TASK: Can you reproduce every line of text in the material below word for word, leaving the pictures out?

[Records drawn from a data source]
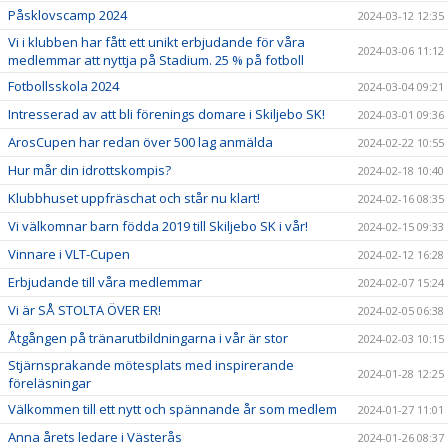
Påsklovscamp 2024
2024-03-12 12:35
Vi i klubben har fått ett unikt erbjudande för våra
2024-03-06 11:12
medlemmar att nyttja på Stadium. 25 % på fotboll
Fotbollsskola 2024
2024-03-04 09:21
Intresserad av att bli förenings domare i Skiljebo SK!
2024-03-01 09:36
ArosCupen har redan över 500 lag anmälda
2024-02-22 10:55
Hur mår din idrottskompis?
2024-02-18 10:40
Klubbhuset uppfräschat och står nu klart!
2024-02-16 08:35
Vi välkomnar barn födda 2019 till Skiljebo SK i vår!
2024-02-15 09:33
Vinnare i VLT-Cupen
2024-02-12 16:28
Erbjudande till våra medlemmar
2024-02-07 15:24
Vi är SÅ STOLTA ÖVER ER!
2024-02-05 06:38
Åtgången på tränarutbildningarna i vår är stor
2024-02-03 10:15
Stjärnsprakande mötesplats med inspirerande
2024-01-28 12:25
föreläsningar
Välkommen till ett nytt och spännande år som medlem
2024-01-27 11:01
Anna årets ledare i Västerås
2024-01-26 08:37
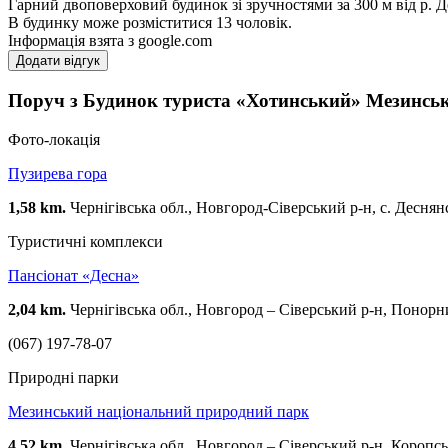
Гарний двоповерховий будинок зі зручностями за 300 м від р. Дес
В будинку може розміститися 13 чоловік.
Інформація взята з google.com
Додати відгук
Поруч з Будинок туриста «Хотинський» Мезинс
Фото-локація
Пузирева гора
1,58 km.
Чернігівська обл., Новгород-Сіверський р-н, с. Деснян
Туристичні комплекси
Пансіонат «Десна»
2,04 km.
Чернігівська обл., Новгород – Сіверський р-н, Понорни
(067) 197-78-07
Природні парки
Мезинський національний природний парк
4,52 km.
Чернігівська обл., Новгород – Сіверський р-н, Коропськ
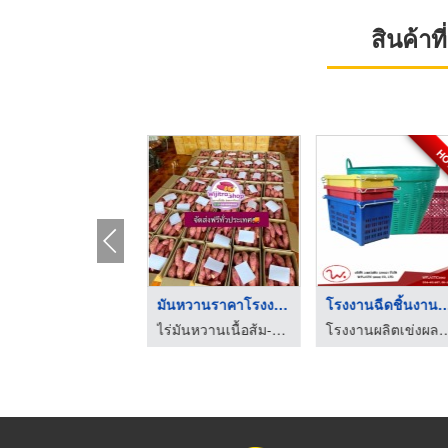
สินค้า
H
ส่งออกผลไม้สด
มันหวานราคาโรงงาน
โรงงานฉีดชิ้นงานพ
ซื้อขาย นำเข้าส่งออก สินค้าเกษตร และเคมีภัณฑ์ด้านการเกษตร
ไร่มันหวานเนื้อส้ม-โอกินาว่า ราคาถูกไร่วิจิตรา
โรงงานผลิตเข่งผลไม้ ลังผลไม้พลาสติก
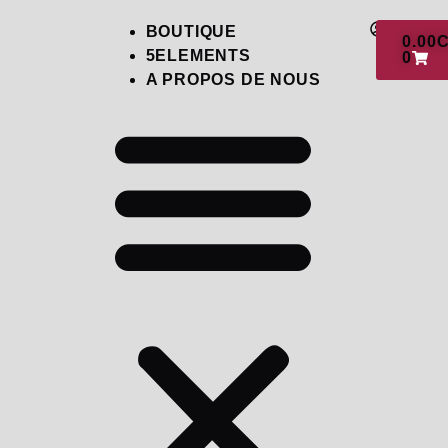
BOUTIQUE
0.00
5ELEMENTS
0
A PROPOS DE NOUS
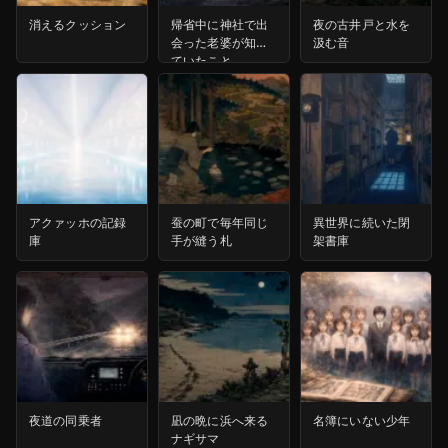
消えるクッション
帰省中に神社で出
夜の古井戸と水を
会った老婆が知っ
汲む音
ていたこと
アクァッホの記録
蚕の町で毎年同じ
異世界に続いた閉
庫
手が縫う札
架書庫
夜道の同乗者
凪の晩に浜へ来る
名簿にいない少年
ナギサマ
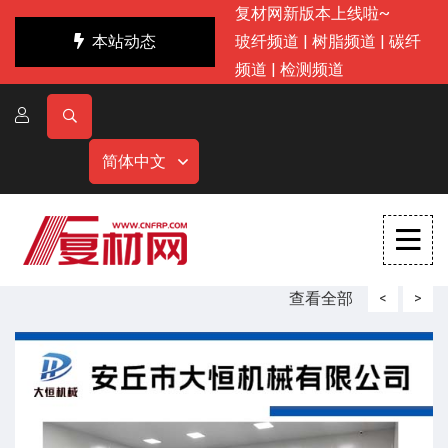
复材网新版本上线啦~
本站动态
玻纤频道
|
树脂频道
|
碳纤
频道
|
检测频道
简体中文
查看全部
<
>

EXERCISE RESULT:
Påsklovscamp 2024
2024-03-12 12:35
Vi i klubben har fått ett unikt erbjudande för våra
2024-03-06 11:12
medlemmar att nyttja på Stadium. 25 % på fotboll
Fotbollsskola 2024
2024-03-04 09:21
Intresserad av att bli förenings domare i Skiljebo SK!
2024-03-01 09:36
ArosCupen har redan över 500 lag anmälda
2024-02-22 10:55
Hur mår din idrottskompis?
2024-02-18 10:40
Klubbhuset uppfräschat och står nu klart!
2024-02-16 08:35
Vi välkomnar barn födda 2019 till Skiljebo SK i vår!
2024-02-15 09:33
Vinnare i VLT-Cupen
2024-02-12 16:28
Erbjudande till våra medlemmar
2024-02-07 15:24
Vi är SÅ STOLTA ÖVER ER!
2024-02-05 06:38
Åtgången på tränarutbildningarna i vår är stor
2024-02-03 10:15
Stjärnsprakande mötesplats med inspirerande
2024-01-28 12:25
föreläsningar
Välkommen till ett nytt och spännande år som medlem
2024-01-27 11:01
Anna årets ledare i Västerås
2024-01-26 08:37
Гарний двоповерховий будинок зі зручностями за 300 м від р. Дес
В будинку може розміститися 13 чоловік.
Інформація взята з google.com
Додати відгук
Поруч з Будинок туриста «Хотинський» Мезинс
Фото-локація
Пузирева гора
1,58 km.
Чернігівська обл., Новгород-Сіверський р-н, с. Деснян
Туристичні комплекси
Пансіонат «Десна»
2,04 km.
Чернігівська обл., Новгород – Сіверський р-н, Понорни
(067) 197-78-07
Природні парки
Мезинський національний природний парк
4,52 km.
Чернігівська обл., Новгород – Сіверський р-н, Коропськ
สินค้า
H
ส่งออกผลไม้สด
มันหวานราคาโรงงาน
โรงงานฉีดชิ้นงานพ
ซื้อขาย นำเข้าส่งออก สินค้าเกษตร และเคมีภัณฑ์ด้านการเกษตร
ไร่มันหวานเนื้อส้ม-โอกินาว่า ราคาถูกไร่วิจิตรา
โรงงานผลิตเข่งผลไม้ ลังผลไม้พลาสติก
BOUTIQUE
0.00
5ELEMENTS
0
A PROPOS DE NOUS
消えるクッション
帰省中に神社で出
夜の古井戸と水を
会った老婆が知っ
汲む音
ていたこと
アクァッホの記録
蚕の町で毎年同じ
異世界に続いた閉
庫
手が縫う札
架書庫
夜道の同乗者
凪の晩に浜へ来る
名簿にいない少年
ナギサマ
复材网新版本上线啦~
本站动态
玻纤频道
|
树脂频道
|
碳纤
频道
|
检测频道
简体中文
查看全部
<
>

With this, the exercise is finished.